When Bobby was eight, for instance, he was having trouble catching the ball because he'd jump to the side when older boys threw his way.

"Bobby," Denver told him, "don't be afraid. I'm going to tie you to a tree."

They walked to a pecan tree in the backyard, Denver holding several lengths of rope. He tied Bobby's legs, torso and right arm to the tree. On the boy's free hand, his left, Denver slipped his baseball glove. First Denver would place the ball in the glove. Then he would move back a step and flip it in. One step at a time, he progressed to throwing overhand from 30 feet away. Bobby had no trouble catching.

A year later, when Dylan was six, the younger brother came to his dad with a question: "When are you going to tie me to a tree?"

"He had already learned to catch really well," Denver says. "But to satisfy him I went through the same process."

At about the same time, Dylan began working out -- 20 minutes of jumping rope, running in place, push-ups and pull-ups. The workouts soon intensified. Dylan and Bobby would dig a hole four feet deep and four feet wide and then shovel the dirt back in. They chopped down trees and split the wood with an ax, careful to emphasize the abdominal work, not just the swinging of the arms. At age eight, Dylan helped his father and brother build a mound and a batting cage in the backyard.

Denver always emphasized the importance of keeping the ball down. "A ground ball," he would say, "will never leave the ballpark." Denver would keep an eye on the boys when they played catch. If one of them made a throw above the other's head, Denver would order him to fill a wheelbarrow with dirt and push it around the 15 acres.

"Either push [the wheel-barrow] or run two laps," Dylan says. "Depended on what mood he was in. Then we would start to play catch again -- and we would definitely keep it down."

Says Denver, "I've been criticized for working the boys that hard. I wasn't hard because I was doing every bit of it too. I never broke 'em or anything.
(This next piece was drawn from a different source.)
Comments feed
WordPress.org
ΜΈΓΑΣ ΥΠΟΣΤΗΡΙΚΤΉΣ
Most of the time they were laughing."

Denver wanted to teach the boys the value and health benefits of hard work, but there was something else: He wanted pitching to be easy compared with the workouts. "The downside to the last 20 years is it's more about therapy than working out," Denver says. "I'm going against the grain on that. You work harder than in the games, then you can use your mind to focus."
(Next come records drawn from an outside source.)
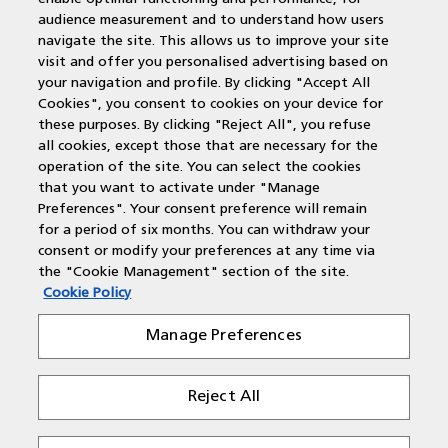
Service en support
audience measurement and to understand how users
navigate the site. This allows us to improve your site
MPS Printing
visit and offer you personalised advertising based on
Printer leasen
your navigation and profile. By clicking "Accept All
Kantoorprinter vergelijken
Cookies", you consent to cookies on your device for
Kopieermachines
these purposes. By clicking "Reject All", you refuse
MPS offerte aanvragen
all cookies, except those that are necessary for the
operation of the site. You can select the cookies
that you want to activate under "Manage
Contactgegevens
Preferences". Your consent preference will remain
for a period of six months. You can withdraw your
New Yorkstraat 66
consent or modify your preferences at any time via
the "Cookie Management" section of the site.
1175 RD Lijnden
Cookie Policy
T: 088-543 0808
E: salessupport@document-center.nl
Manage Preferences
Reject All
Dylan's workouts now include heavy weights, especially to strengthen his legs to compensate for not having the leverage advantage that comes with height. The Orioles were so concerned about the intensity of those workouts that in spring training they assigned former Oriole Brady Anderson, now a special assistant to Duquette, to work out with Bundy for two weeks. He signed off.

"People ask me all the time," Denver says, "Is he country strong from digging holes?' I tell them Dylan is a gym rat. He loves to work out."

After a small lifetime of hard work, Dylan Bundy must acquiesce to the conventional wisdom of the modern game. He is told this is what's best for him. Says Bundy, "I'm O.K. with it because they actually had a plan."

At 19, Nolan Ryan, in his first full season after being drafted out of high school in 1965, threw 205 innings and wound up with more strikeouts than any pitcher in history. Maddux threw his 186 innings at 19 and owns more wins than any man alive. Bundy will throw about 125 innings at 19 and, despite all that low-tech and high-tech training, be shut down. Will it work? That's the perilous part of having the Next Big Thing in pitching at 19. Nobody can know for sure. Bundy, though, knows where he wants all the care and work to lead.

"I want to be on the mound for the championship game of the World Series, getting the last out," he says. "That's my ultimate goal."

He stopped there, but after a beat or two, realized there was something else he wants.

"And," he said, "to be successful for a long time."